Written task >> Single out the lines of the material that contain "assign" and copy them.

Supplied material >>
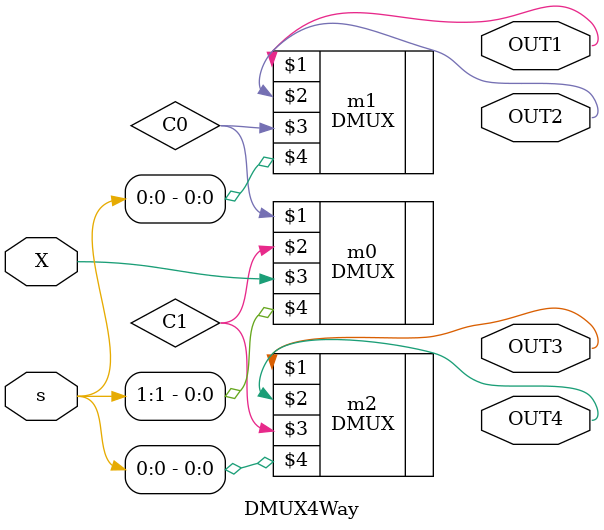
<source format=sv>
`include "DMUX.sv"

module DMUX4Way(
  output OUT1,
  output OUT2, 
  output OUT3, 
  output OUT4,
  input X,
  input [1:0]s
);
   
  wire C0;
  wire C1;
  
  DMUX m0(C0, C1, X, s[1]);
  
  DMUX m1(OUT1, OUT2, C0, s[0]);
  DMUX m2(OUT3, OUT4, C1, s[0]);

endmodule
</source>
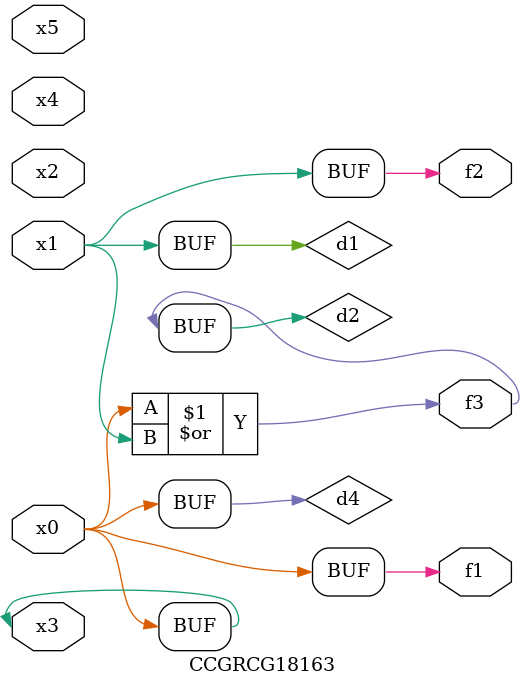
<source format=v>
module CCGRCG18163(
	input x0, x1, x2, x3, x4, x5,
	output f1, f2, f3
);

	wire d1, d2, d3, d4;

	and (d1, x1);
	or (d2, x0, x1);
	nand (d3, x0, x5);
	buf (d4, x0, x3);
	assign f1 = d4;
	assign f2 = d1;
	assign f3 = d2;
endmodule

</source>
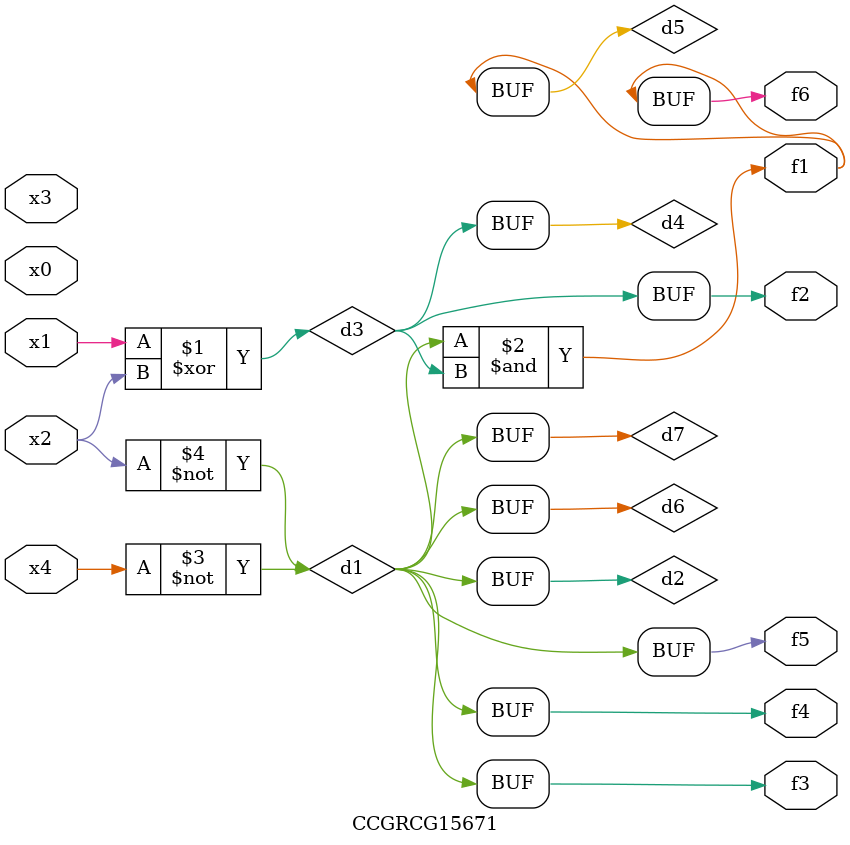
<source format=v>
module CCGRCG15671(
	input x0, x1, x2, x3, x4,
	output f1, f2, f3, f4, f5, f6
);

	wire d1, d2, d3, d4, d5, d6, d7;

	not (d1, x4);
	not (d2, x2);
	xor (d3, x1, x2);
	buf (d4, d3);
	and (d5, d1, d3);
	buf (d6, d1, d2);
	buf (d7, d2);
	assign f1 = d5;
	assign f2 = d4;
	assign f3 = d7;
	assign f4 = d7;
	assign f5 = d7;
	assign f6 = d5;
endmodule

</source>
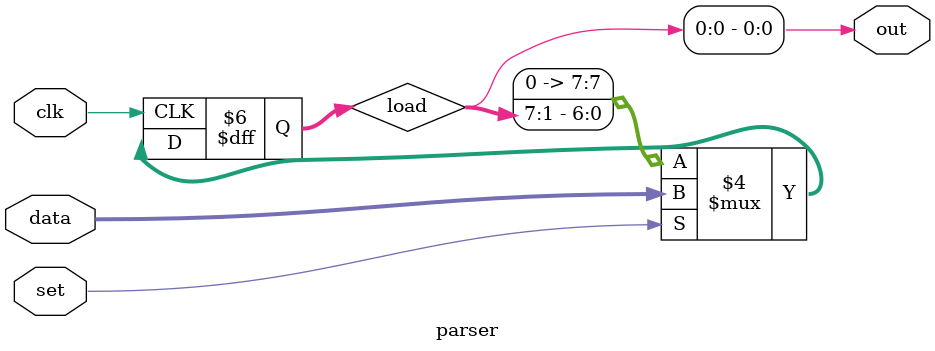
<source format=v>
`timescale 1ns / 1ps


module parser#(parameter size=8)(data,clk,set,out);
    input [size-1:0] data;        //ÔØÈëµÄÊý¾Ý
    input clk;
    input set;
    output reg out;
                  //´®ÐÐÊä³ö×îµÍÎ»
    reg [size-1:0] load;          //ÁÙÊ±¼Ä´æÆ÷´æ´¢ÔØÈëµÄÖµ
    always@(posedge clk)
    begin
        if (set)
            load <= data;
        else
            load <= {1'b0,load[7:1]};
    end

    always@(*)
    begin
        out <= load[0];
    end
endmodule



</source>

Answer to this exercise >>
	assign f1 = d4;
	assign f2 = d1;
	assign f3 = d2;
	assign f1 = d5;
	assign f2 = d4;
	assign f3 = d7;
	assign f4 = d7;
	assign f5 = d7;
	assign f6 = d5;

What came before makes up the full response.